• **What is expected**
Copy out the text of the material below word for word, leaving out the pictures.

*** Data extracts Section Begins ***

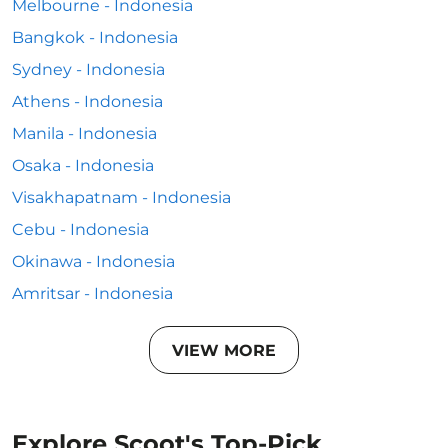
Melbourne - Indonesia
Bangkok - Indonesia
Sydney - Indonesia
Athens - Indonesia
Manila - Indonesia
Osaka - Indonesia
Visakhapatnam - Indonesia
Cebu - Indonesia
Okinawa - Indonesia
Amritsar - Indonesia
VIEW MORE
Explore Scoot's Top-Pick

*** Data extracts Section Ends ***

• **Answer for the task**
Melbourne - Indonesia
Bangkok - Indonesia
Sydney - Indonesia
Athens - Indonesia
Manila - Indonesia
Osaka - Indonesia
Visakhapatnam - Indonesia
Cebu - Indonesia
Okinawa - Indonesia
Amritsar - Indonesia
VIEW MORE
Explore Scoot's Top-Pick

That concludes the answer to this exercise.